Reproduce the records exactly, but not the pictures.

● ● ● ● ● ● ●

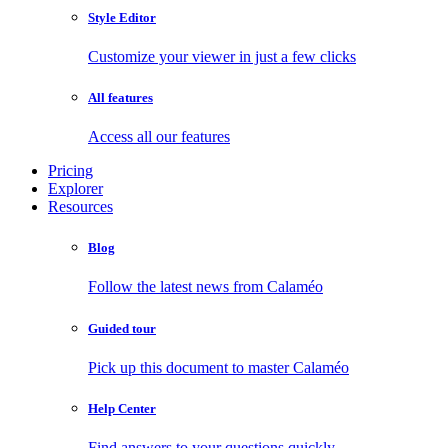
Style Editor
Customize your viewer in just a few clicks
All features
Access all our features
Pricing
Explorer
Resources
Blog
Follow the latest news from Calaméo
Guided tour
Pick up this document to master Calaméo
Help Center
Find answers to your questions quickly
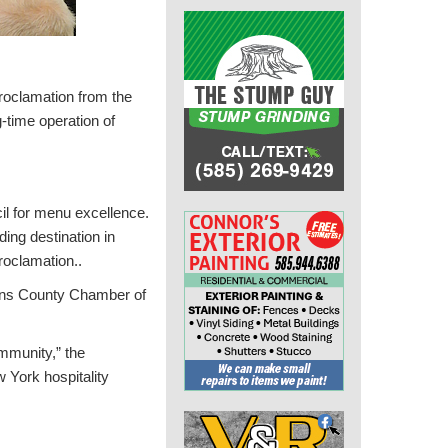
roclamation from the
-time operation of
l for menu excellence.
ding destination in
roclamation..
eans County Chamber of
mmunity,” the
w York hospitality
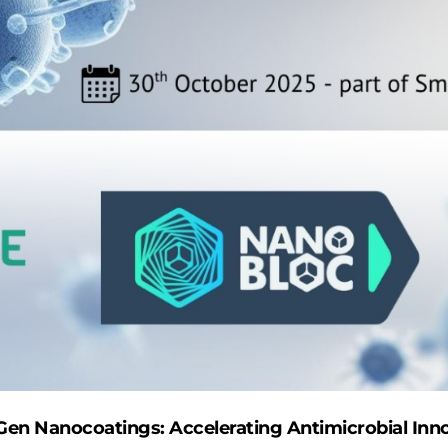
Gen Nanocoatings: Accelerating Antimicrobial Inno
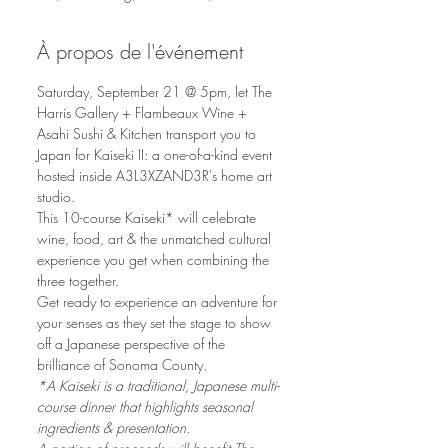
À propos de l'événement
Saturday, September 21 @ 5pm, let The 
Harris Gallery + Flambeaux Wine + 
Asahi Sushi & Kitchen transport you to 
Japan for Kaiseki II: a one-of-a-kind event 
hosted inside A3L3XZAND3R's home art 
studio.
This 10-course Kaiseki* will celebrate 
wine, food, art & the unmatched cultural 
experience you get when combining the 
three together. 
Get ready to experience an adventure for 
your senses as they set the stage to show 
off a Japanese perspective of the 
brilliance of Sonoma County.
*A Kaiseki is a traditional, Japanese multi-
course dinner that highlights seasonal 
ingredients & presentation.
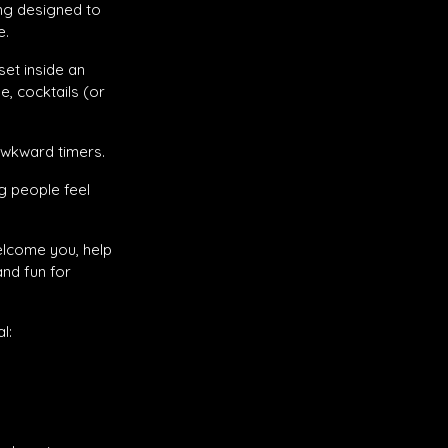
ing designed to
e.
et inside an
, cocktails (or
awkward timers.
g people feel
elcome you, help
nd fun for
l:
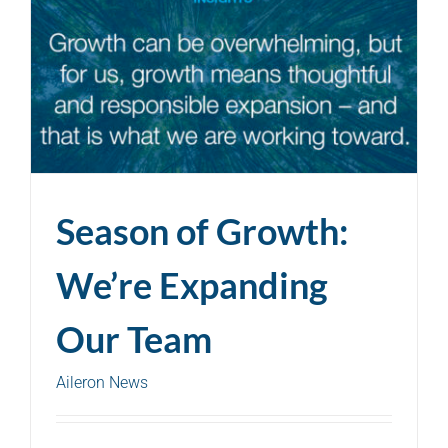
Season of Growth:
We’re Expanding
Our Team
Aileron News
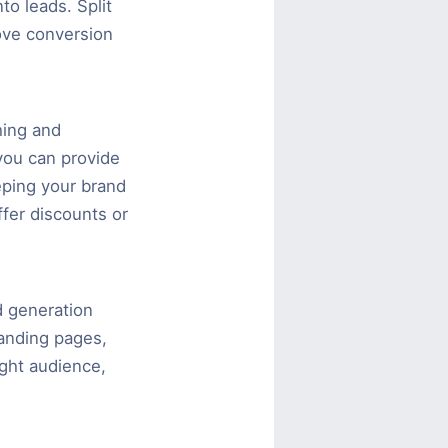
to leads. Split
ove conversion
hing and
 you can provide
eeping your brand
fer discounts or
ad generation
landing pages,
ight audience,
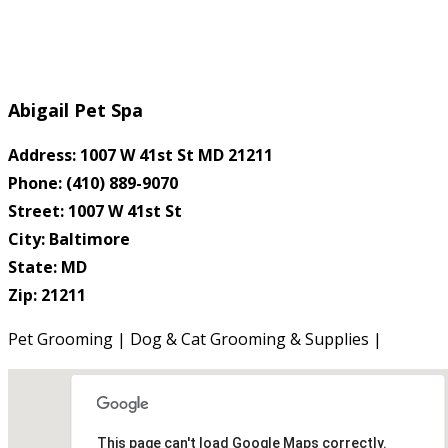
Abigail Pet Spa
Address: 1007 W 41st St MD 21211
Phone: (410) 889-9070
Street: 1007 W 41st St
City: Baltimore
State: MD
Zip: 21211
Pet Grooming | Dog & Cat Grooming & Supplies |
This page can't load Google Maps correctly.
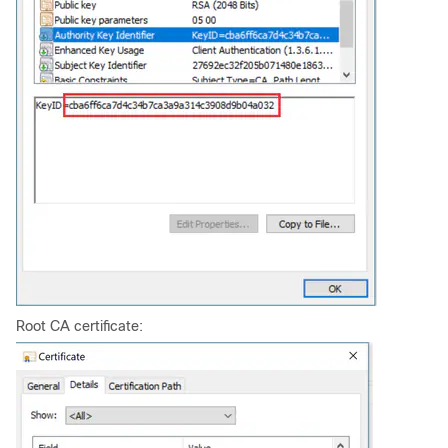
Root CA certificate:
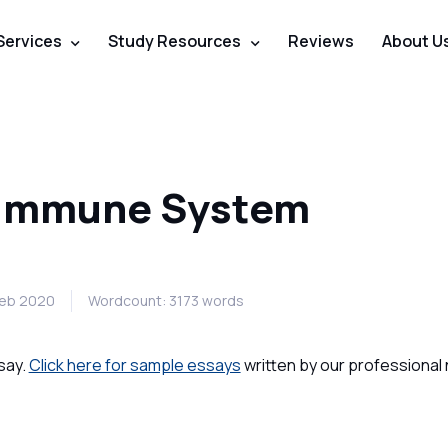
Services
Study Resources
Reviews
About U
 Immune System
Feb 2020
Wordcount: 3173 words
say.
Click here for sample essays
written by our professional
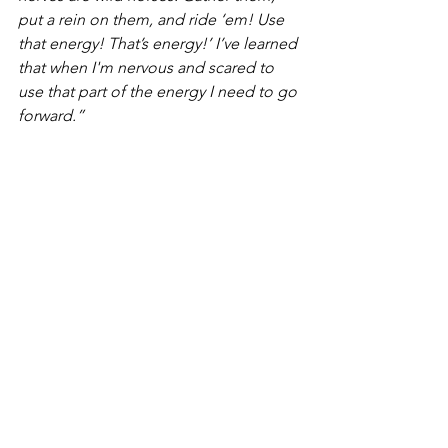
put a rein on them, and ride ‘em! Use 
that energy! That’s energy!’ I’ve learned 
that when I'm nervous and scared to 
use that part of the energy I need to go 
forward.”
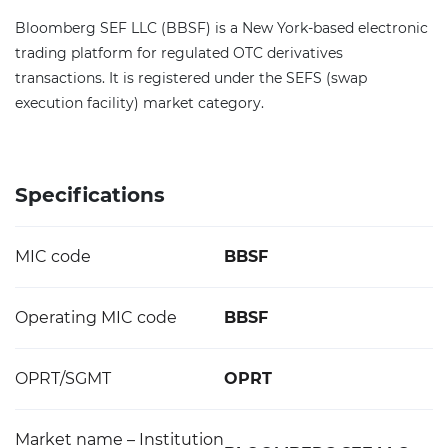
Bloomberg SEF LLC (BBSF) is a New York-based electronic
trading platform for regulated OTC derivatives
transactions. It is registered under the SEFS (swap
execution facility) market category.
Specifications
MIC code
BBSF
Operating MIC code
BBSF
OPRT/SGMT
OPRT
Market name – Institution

● ● ● ● ● ● ●

→ **ANSWER TO THIS PROBLEM**
Style Editor
Customize your viewer in just a few clicks
All features
Access all our features
Pricing
Explorer
Resources
Blog
Follow the latest news from Calaméo
Guided tour
Pick up this document to master Calaméo
Help Center
Find answers to your questions quickly
roclamation from the
-time operation of
l for menu excellence.
ding destination in
roclamation..
eans County Chamber of
mmunity,” the
w York hospitality
Gen Nanocoatings: Accelerating Antimicrobial Inno
À propos de l'événement
Saturday, September 21 @ 5pm, let The 
Harris Gallery + Flambeaux Wine + 
Asahi Sushi & Kitchen transport you to 
Japan for Kaiseki II: a one-of-a-kind event 
hosted inside A3L3XZAND3R's home art 
studio.
This 10-course Kaiseki* will celebrate 
wine, food, art & the unmatched cultural 
experience you get when combining the 
three together. 
Get ready to experience an adventure for 
your senses as they set the stage to show 
off a Japanese perspective of the 
brilliance of Sonoma County.
*A Kaiseki is a traditional, Japanese multi-
course dinner that highlights seasonal 
ingredients & presentation.
ing designed to
e.
et inside an
, cocktails (or
awkward timers.
g people feel
elcome you, help
nd fun for
l:
Season of Growth:
We’re Expanding
Our Team
Aileron News
to leads. Split
ove conversion
hing and
 you can provide
eeping your brand
fer discounts or
ad generation
landing pages,
ight audience,
Abigail Pet Spa
Address: 1007 W 41st St MD 21211
Phone: (410) 889-9070
Street: 1007 W 41st St
City: Baltimore
State: MD
Zip: 21211
Pet Grooming | Dog & Cat Grooming & Supplies |
This page can't load Google Maps correctly.
Root CA certificate:
Services
Study Resources
Reviews
About U
 Immune System
Feb 2020
Wordcount: 3173 words
say.
Click here for sample essays
written by our professional
put a rein on them, and ride ‘em! Use 
that energy! That’s energy!’ I’ve learned 
that when I'm nervous and scared to 
use that part of the energy I need to go 
forward.”
Bloomberg SEF LLC (BBSF) is a New York-based electronic
trading platform for regulated OTC derivatives
transactions. It is registered under the SEFS (swap
execution facility) market category.
Specifications
MIC code
BBSF
Operating MIC code
BBSF
OPRT/SGMT
OPRT
Market name – Institution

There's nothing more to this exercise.